**TESTO ESTRATTO**:

----------

Secondo ARERA solo il 4% delle acque reflue viene riutilizzato in industria o in agricoltura, ma Ref stima un potenziale di 5 miliardi di metri cubi capace di soddisfare il 45% del nostro fabbisogno irriguo. Servono investimenti soprattutto al Sud dove, dice Utilitalia, la frammentazione della governance ostacola lo sviluppo industriale del ciclo idrico
Ambiente, società, economia. Le tre dimensioni dello sviluppo sostenibile hanno un minimo comune denominatore: dipendono tutte dall’acqua, dalla presenza o meno di un approvvigionamento idrico adeguato, di buona qualità e opportunamente distribuito a livello geografico. Oltre a essere indispensabile per la vita sulla Terra, insomma, l’acqua è la risorsa chiave di ogni strategia di crescita sostenibile. Eppure continuiamo a sprecarla come se fosse infinita. Anche quando tutto intorno a noi continua a ricordarci che infinita non è e che anzi diventerà sempre più rara, come sembrano ammonire le ultime, spettrali immagini del Po, prosciugato dopo 100 giorni senza pioggia. Con conseguenze potenzialmente devastanti per il settore agroindustriale. L’Italia, insieme all’intera area del Mediterraneo, è del resto tra i paesi più esposti agli effetti del cambiamento climatico sulla distribuzione delle precipitazioni e quindi sull’intero ciclo dell’acqua. Motivo in più per prelevarla con giudizio, usarla in modo efficiente e rimetterla in circolo dopo averla depurata. E invece, oltre a essere il Paese che consuma più acqua di tutti in Europa, oltre 236 litri per abitante nel 2020, siamo anche campioni di spreco e di cattiva depurazione.

----------

**CONSEGNA 1**:
Secondo il testo sull'acqua, quanta acqua per abitante ha consumato l'Italia nel 2020?
**CONSEGNA 2**:
Traduci in inglese questa frase del testo sull'acqua: "Eppure continuiamo a sprecarla come se fosse infinita."
**CONSEGNA 3**:
Scrivi il seguito del testo sull'acqua, partendo dopo la sua ultima frase.
Le voci non servono per nessuna consegna.

**DATI DI ORIGINE**:
----------

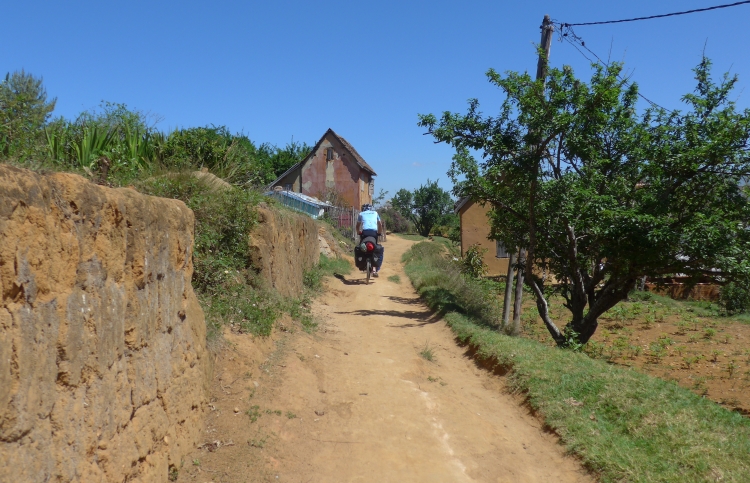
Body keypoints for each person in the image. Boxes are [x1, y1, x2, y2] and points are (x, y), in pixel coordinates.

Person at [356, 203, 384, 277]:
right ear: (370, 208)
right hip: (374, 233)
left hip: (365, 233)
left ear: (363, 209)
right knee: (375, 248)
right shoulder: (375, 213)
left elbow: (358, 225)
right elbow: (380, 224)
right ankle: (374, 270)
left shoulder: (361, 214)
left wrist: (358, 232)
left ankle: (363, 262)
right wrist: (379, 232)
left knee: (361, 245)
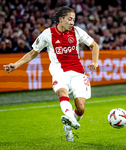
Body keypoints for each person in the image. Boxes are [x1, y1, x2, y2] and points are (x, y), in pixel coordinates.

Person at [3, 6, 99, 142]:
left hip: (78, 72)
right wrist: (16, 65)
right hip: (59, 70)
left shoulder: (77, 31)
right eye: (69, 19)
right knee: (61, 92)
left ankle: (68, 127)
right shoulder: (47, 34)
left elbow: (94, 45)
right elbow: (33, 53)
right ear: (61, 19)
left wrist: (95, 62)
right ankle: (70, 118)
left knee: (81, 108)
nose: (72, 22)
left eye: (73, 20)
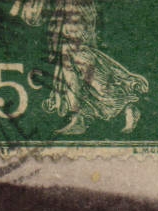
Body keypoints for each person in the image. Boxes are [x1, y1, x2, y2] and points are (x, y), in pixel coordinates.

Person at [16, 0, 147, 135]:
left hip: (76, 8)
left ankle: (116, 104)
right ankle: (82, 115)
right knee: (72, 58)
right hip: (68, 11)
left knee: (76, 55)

----------

**RISULTATO 1**:
Oltre 236 litri per abitante.

**RISULTATO 2**:
And yet we keep wasting it as if it were infinite.

**RISULTATO 3**:
Secondo l’ultimo Blue Book di Utilitalia, nei Comuni capoluogo di provincia e città metropolitana, dove risiedono 17,8 milioni di persone, pari a circa il 30% della popolazione italiana, le perdite totali si sono attestate nel 2020 al 36,2%, percentuale equivalente a 41 metri cubi al giorno per km di rete. Complessivamente, secondo Istat, a fronte dei 236 litri pro capite utilizzati dagli utenti finali, pari a 1,5 miliardi di metri cubi, i gestori hanno immesso nelle reti di distribuzione dei comuni capoluogo di provincia e città metropolitana 2,4 miliardi di metri cubi di acqua, pari a 370 litri per abitante al giorno. Ciò significa che quasi un miliardo di metri cubi è andato disperso. Le nostre reti, insomma, sono un colabrodo. E non va meglio nella fase a valle del ciclo, quella della depurazione, dove sono ben quattro le procedure europee d’infrazione aperte ai danni del nostro Paese, che coinvolgono complessivamente circa 939 agglomerati urbani. Eppure anche le acque reflue, se correttamente trattate, possono essere riutilizzate in agricoltura, ma non solo, riducendo i prelievi dalla falda o dai corpi idrici. In Italia non mancano le buone pratiche.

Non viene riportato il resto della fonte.